Welcome to ToI’s Hidden Gems of Israel – a TRUE insider’s travel guide, exclusive to the Times of Israel Community, recommended by ToI staff who know and love this country and have embraced the road less traveled to discover Israel’s best spots.
Our first stop: The Old City of Jerusalem – the hottest piece of spiritual real estate in the world for Muslims, Christians and Jews. We know many of you have spent time here, and maybe you’ve seen the major holy sites, and walked many of the roads along with millions of other tourists and locals — but we want to take you off the usual path – away from the crowds and behind the cool blue doors, into the secret gardens and hidden alleys of the Old City’s various communities.
When I think about hidden gems, the first place that comes to mind is Rami Nabolse’s shop in the Muslim Quarter.

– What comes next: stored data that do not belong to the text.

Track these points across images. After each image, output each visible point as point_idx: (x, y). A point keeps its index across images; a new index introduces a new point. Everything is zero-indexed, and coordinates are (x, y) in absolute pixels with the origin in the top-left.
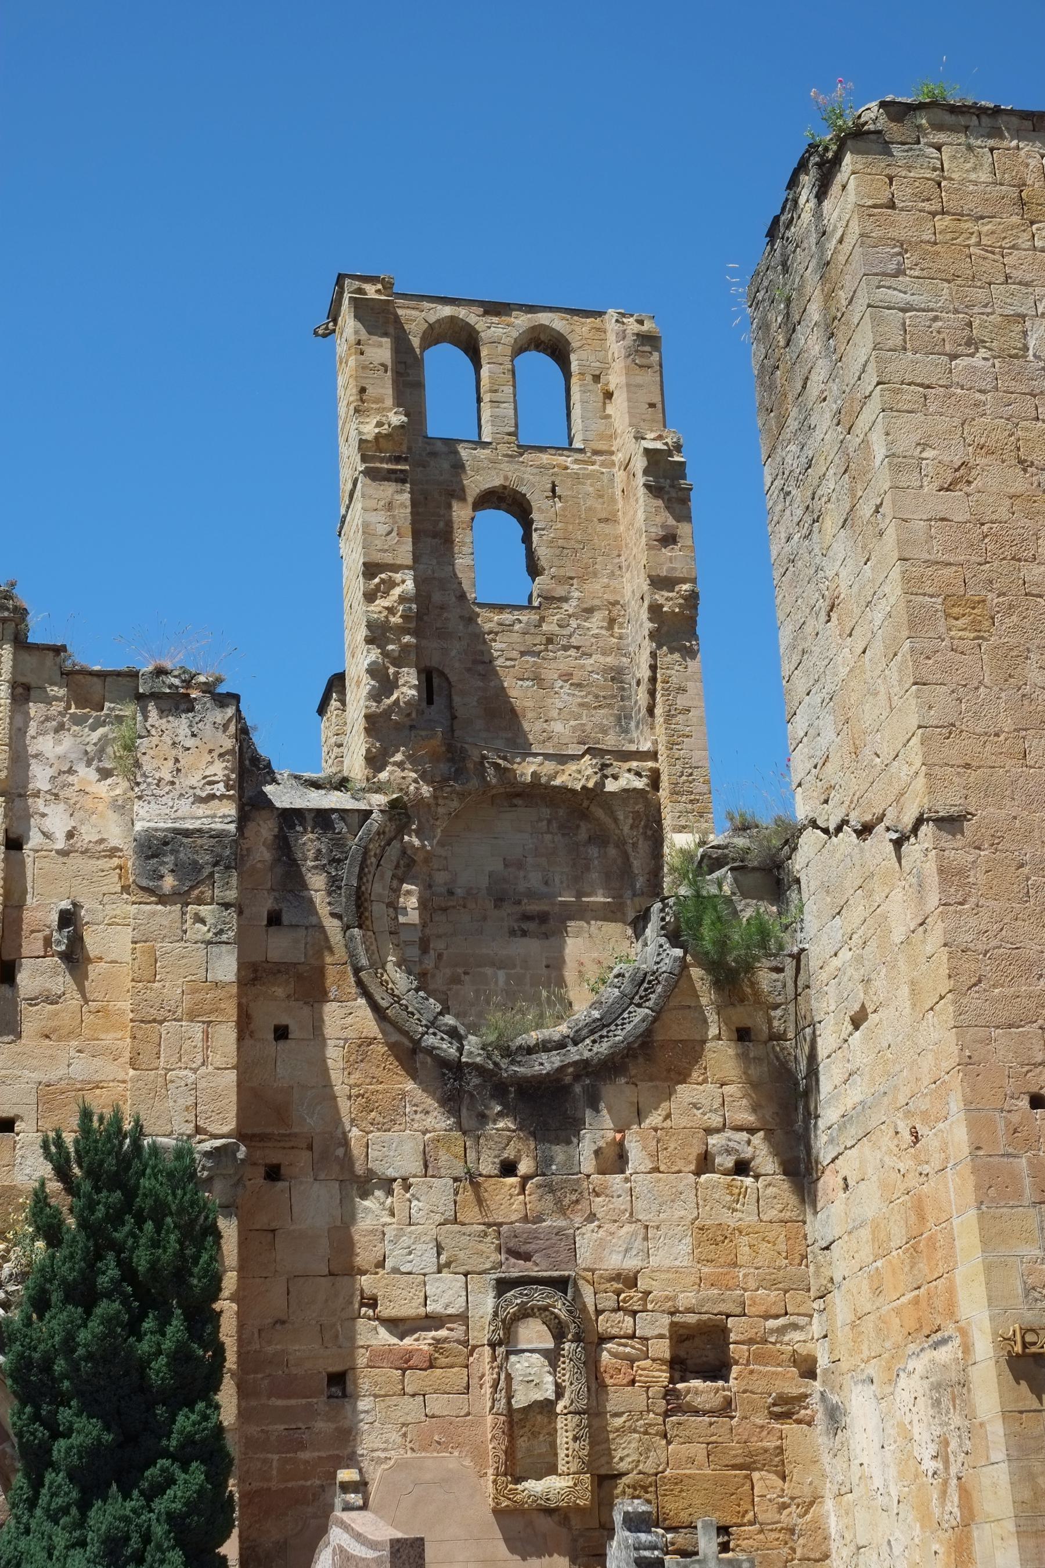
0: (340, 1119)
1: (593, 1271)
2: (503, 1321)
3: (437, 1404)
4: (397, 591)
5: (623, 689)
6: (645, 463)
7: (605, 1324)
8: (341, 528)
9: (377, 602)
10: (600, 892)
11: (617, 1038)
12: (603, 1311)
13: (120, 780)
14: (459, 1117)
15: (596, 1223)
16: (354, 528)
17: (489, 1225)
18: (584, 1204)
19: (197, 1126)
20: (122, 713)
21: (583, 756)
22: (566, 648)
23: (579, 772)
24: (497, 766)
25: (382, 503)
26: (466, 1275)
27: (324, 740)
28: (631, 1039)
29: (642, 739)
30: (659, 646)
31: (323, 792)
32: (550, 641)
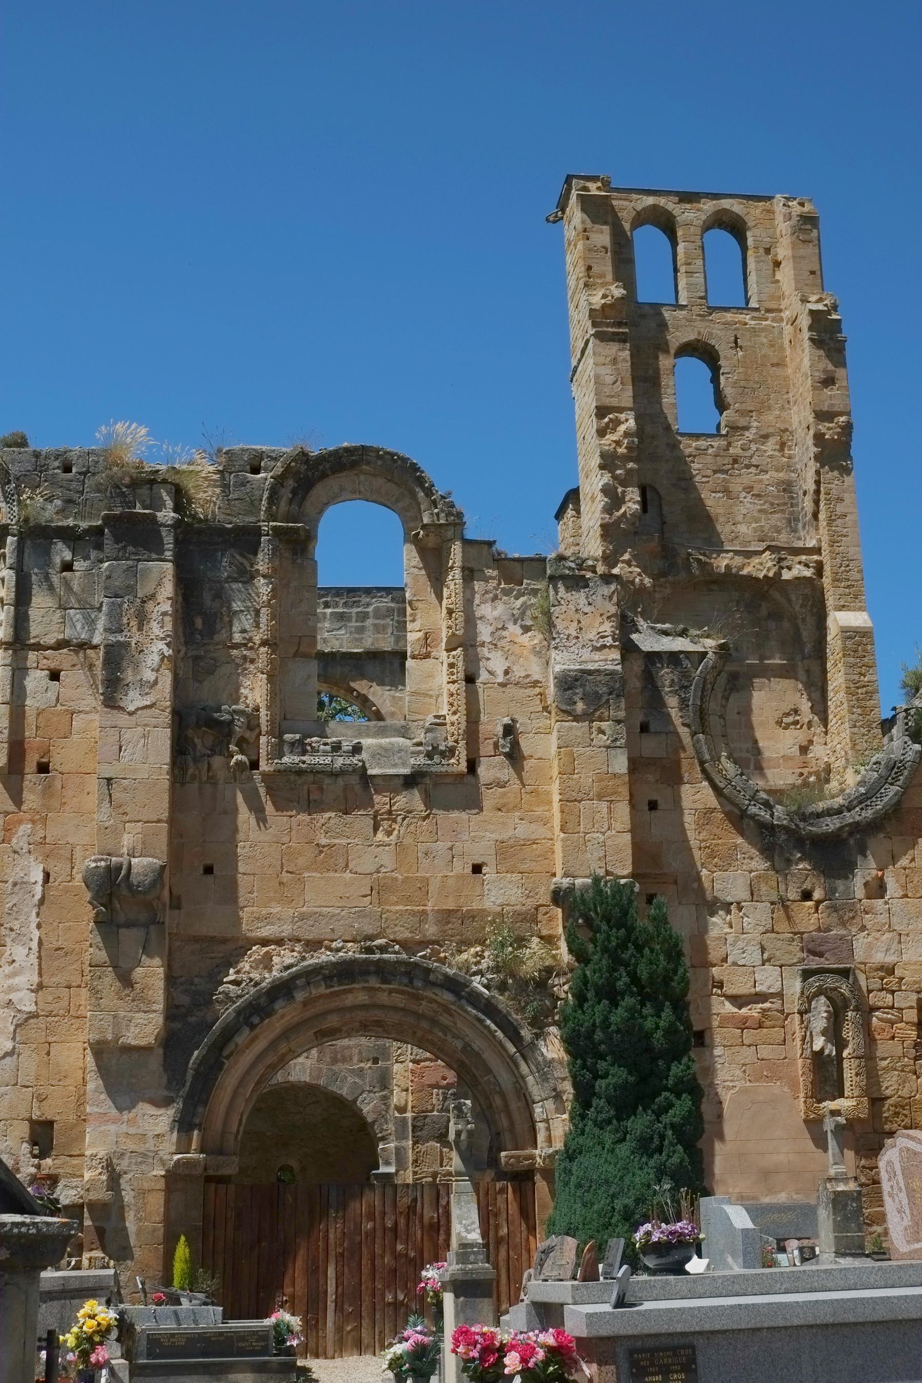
0: (695, 863)
1: (865, 964)
2: (807, 997)
3: (765, 1051)
4: (622, 428)
5: (792, 498)
6: (810, 322)
7: (873, 999)
8: (573, 375)
9: (607, 437)
10: (778, 655)
11: (878, 807)
12: (873, 991)
13: (536, 633)
14: (773, 862)
15: (866, 932)
16: (586, 377)
17: (795, 934)
18: (858, 919)
19: (606, 871)
20: (535, 587)
21: (764, 551)
22: (748, 467)
23: (761, 564)
24: (699, 561)
25: (609, 359)
26: (781, 967)
27: (561, 539)
28: (888, 808)
29: (808, 538)
30: (822, 466)
31: (671, 638)
32: (735, 461)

Rami’s shop is on As-Saraya street — a quiet area just across from the Islamic orphanage in what was once the Palace of the Lady Tunshuq. It’s not far from the Kotel. Unlike other souvenir and antique shops, Rami’s shop is so completely off the beaten path that you have to know it exists in order to find it… or, better yet, you have to get a little lost one afternoon, and stumble upon it by surprise.
The outside of the shop is festooned with colorful paintings of Jerusalem, beads, large metal brass plates, and wicker bowls. The door is a cheerful blue – the same deep sea blue that Arabs and Jews in the Middle East and North Africa use to ward off the Evil Eye.
But walk inside, and it’s like you’re deep in the belly of a pirate ship.
Like any decent pirate ship, this one is full of silver and gold, old maps from far flung places and far off times. He also has other treasures: charms with Roman glass and moonstone, old newspapers in dozens of languages from the first half of the twentieth century , magazines from Iran and Afghanistan from the 1960s with women in bikinis and miniskirts on every page, old stamps – some rare, piles of old photos – including one special photo taken at the opening of Hebrew University where you can see Albert Einstein’s left ear, and a postcard sent to Zichron Yacov from Dallas Texas postmarked just hours before President Kennedy was shot.
If Rami’s shop is a pirate ship, I suppose that makes him a pirate. He doesn’t wear an eyepatch. Instead, he wears a jaunty beret, and a cigarette behind his ear. He collects coins — thousands of them from all over world, from across the centuries. He won’t sell them to you — but he will trade them for other coins as any good coin collecting pirate does.

Rami also loves the written word — not just the old newspapers and magazines that he lovingly reads. But old phone books, too. Guidebooks from the turn of the 20th century. Poetry journals written by Sufi sheikhs. And especially old letters. The letters that are lost and blown away – that have suffered mercilessly at the hands of the Israeli postal system. He’s got them all — some of the greatest love stories only half written, sometimes decades old – but available for reading. Rami is loathe to part from them although if he senses you’re a romantic at heart, he might let you have one of the letters if you agree to track down the addressee or his or her descendant.

Rami also sells antique baubles and bangles — intricate leavings from the Ottoman Empire, pink plastic beads your sister wore in the eighties, old silver bracelets engraved in Arabic and Hebrew. Syrian headbands, Lebanese earrings which he swears Fairouz herself wore. A silver medallion from an Irgun fighter felled by the British.

Rami doesn’t just trade in found objects. He also makes his own jewelry in the store – exquisite rings and necklaces and bracelets and head pieces. Some of his designs are surreal – wires and gems and beads and pieces of scrap metal melded together into a necklace. Others are classically simple. And he’s even fashioned rings to look like the Jerusalem skyline.
And a visit with Rami isn’t complete until he brews Arabic coffee fragrant with cardamom over his welders torch, sparks flying, his safety goggles perched precariously a little too low to do much good, and while he welds and the coffee steeps and Fairouz plays on his phonograph, he will tell you all about the history of an old cigarette box from the 1920s, or a Syrian bowl with rings and bells inscribed with prayers meant to protect sleeping children from nightmares.
But best of all is that through the treasures Rami has collected over the years and through his stories, you can experience a glimpse into the rich mosaic of history and life in Jerusalem and the Middle East from inside a pirate ship in an ocean of stone.
Why you can trust me: I’ve lived in Israel for more than 13 years. I used to live in the Old City – I spent an entire year living in each of the four quarters – Muslim, Christian, Armenian and Jewish – and even wrote a book about the special people I met and the surprising places I found that captured my imagination. So, I basically live and breathe hidden gems.